Exercise aim: Which lines of the entries below include "Tabs"? List them all.

Recorded data:
..........

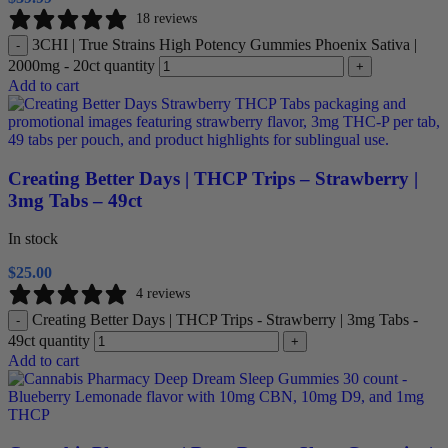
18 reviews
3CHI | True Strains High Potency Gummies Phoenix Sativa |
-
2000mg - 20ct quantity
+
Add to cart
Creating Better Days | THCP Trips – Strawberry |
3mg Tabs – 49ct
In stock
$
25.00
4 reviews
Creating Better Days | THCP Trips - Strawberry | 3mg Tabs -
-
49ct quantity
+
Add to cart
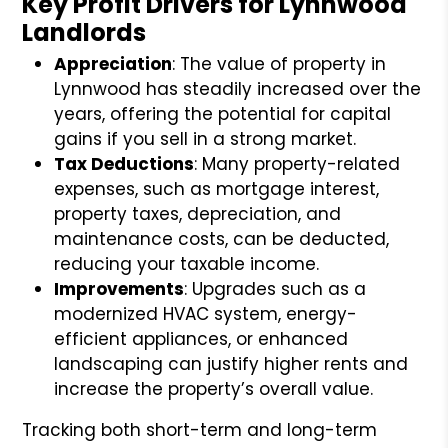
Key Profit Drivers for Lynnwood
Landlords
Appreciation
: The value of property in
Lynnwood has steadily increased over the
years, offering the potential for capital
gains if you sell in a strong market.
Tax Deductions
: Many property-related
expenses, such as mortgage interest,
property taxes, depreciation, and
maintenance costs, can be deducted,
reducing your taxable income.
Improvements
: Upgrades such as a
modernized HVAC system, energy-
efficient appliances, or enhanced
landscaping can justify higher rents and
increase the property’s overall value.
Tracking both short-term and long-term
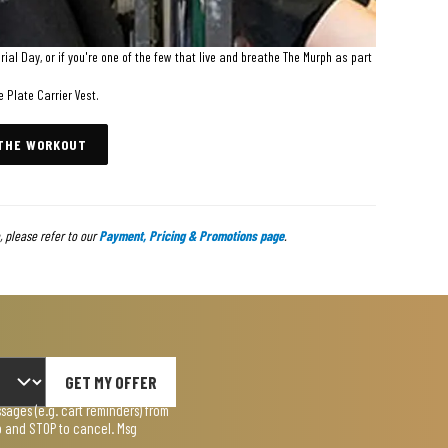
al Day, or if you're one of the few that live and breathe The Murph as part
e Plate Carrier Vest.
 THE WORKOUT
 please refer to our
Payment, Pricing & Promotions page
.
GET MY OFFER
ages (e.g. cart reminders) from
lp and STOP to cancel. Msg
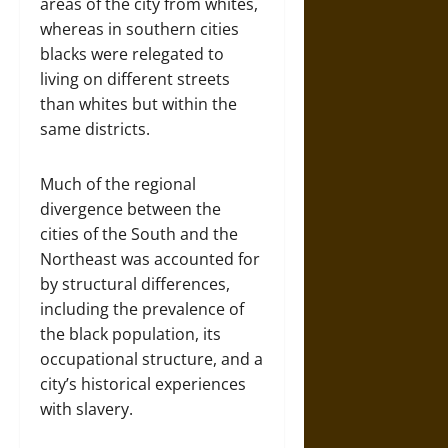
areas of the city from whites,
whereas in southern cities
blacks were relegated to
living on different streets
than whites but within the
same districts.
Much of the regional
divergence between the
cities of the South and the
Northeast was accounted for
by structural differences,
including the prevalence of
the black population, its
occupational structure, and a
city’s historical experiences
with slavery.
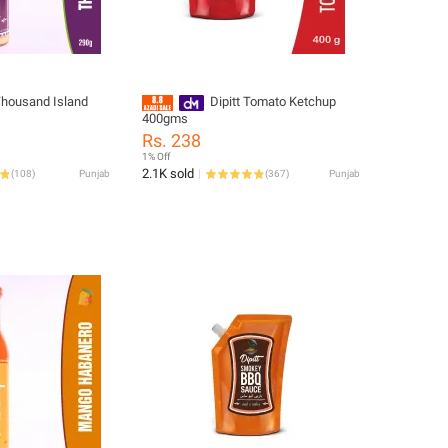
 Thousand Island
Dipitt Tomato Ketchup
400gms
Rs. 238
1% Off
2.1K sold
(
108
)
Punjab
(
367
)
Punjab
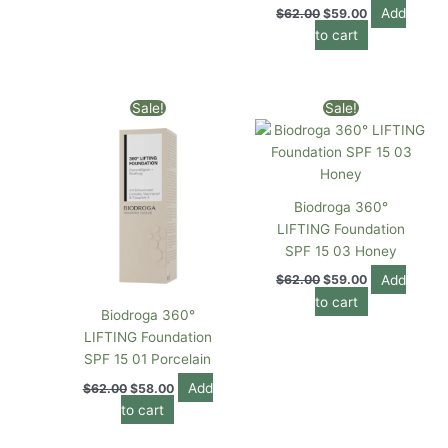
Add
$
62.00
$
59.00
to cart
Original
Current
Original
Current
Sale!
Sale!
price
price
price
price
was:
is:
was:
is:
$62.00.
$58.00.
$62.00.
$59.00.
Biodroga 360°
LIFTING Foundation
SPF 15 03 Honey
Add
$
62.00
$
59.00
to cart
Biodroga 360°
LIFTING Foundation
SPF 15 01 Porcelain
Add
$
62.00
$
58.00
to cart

..........

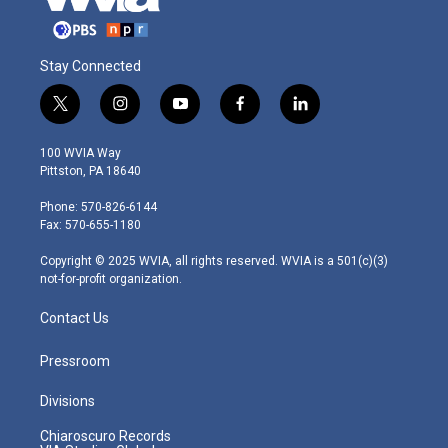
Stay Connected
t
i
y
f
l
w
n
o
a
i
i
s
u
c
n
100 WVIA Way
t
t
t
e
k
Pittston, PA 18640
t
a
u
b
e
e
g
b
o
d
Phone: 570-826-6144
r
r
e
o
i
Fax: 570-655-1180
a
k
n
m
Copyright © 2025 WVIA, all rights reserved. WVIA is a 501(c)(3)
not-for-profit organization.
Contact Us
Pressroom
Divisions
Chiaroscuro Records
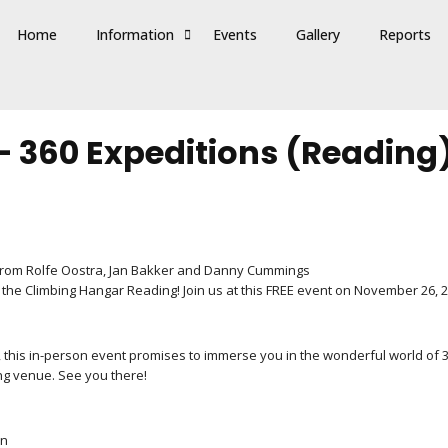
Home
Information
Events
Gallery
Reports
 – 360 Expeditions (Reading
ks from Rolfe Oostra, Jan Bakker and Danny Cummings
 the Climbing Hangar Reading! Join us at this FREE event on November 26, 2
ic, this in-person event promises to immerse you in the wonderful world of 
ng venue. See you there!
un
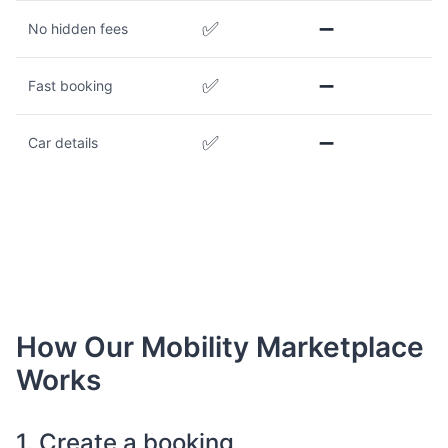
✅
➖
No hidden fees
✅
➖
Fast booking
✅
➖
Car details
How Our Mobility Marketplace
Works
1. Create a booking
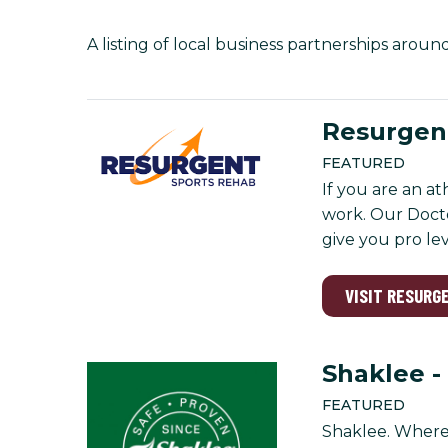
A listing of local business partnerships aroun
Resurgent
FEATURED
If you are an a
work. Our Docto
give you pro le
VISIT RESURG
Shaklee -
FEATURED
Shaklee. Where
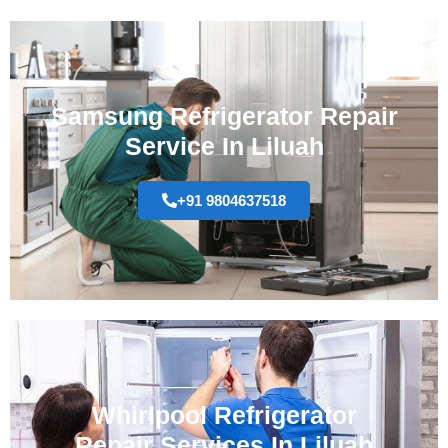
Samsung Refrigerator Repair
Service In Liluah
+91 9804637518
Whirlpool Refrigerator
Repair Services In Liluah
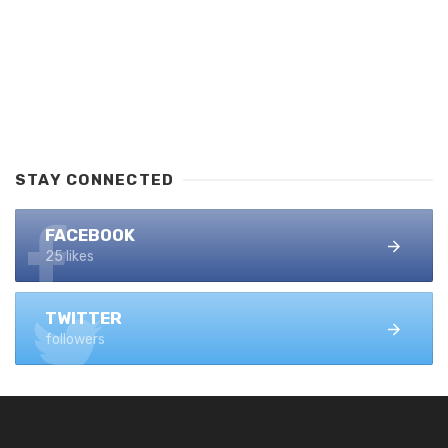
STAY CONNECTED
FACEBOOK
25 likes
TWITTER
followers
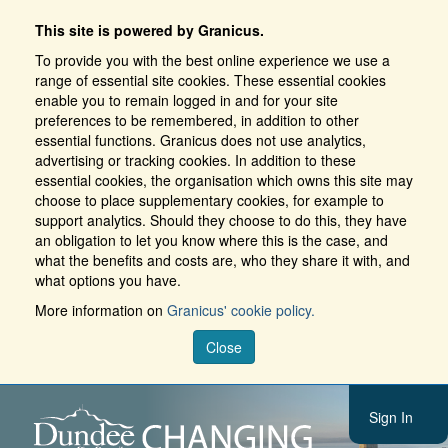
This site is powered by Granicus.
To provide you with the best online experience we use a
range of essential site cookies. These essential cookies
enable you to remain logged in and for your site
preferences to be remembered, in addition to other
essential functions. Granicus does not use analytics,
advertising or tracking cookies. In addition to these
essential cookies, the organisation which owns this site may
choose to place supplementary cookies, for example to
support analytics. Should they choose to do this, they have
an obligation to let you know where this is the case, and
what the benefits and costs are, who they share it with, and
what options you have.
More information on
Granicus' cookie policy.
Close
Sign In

..........

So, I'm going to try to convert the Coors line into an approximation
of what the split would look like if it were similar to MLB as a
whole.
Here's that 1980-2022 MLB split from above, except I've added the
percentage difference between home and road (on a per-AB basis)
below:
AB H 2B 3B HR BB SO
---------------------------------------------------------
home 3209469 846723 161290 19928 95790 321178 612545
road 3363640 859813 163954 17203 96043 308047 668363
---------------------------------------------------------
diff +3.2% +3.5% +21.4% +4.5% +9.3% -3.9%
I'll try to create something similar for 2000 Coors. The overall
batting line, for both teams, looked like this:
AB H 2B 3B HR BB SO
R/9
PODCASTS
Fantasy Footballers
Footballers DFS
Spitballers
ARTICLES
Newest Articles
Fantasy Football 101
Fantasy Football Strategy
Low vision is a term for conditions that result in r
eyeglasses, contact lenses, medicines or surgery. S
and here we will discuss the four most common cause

..........

Result of this task:
3mg Tabs – 49ct
Creating Better Days | THCP Trips - Strawberry | 3mg Tabs -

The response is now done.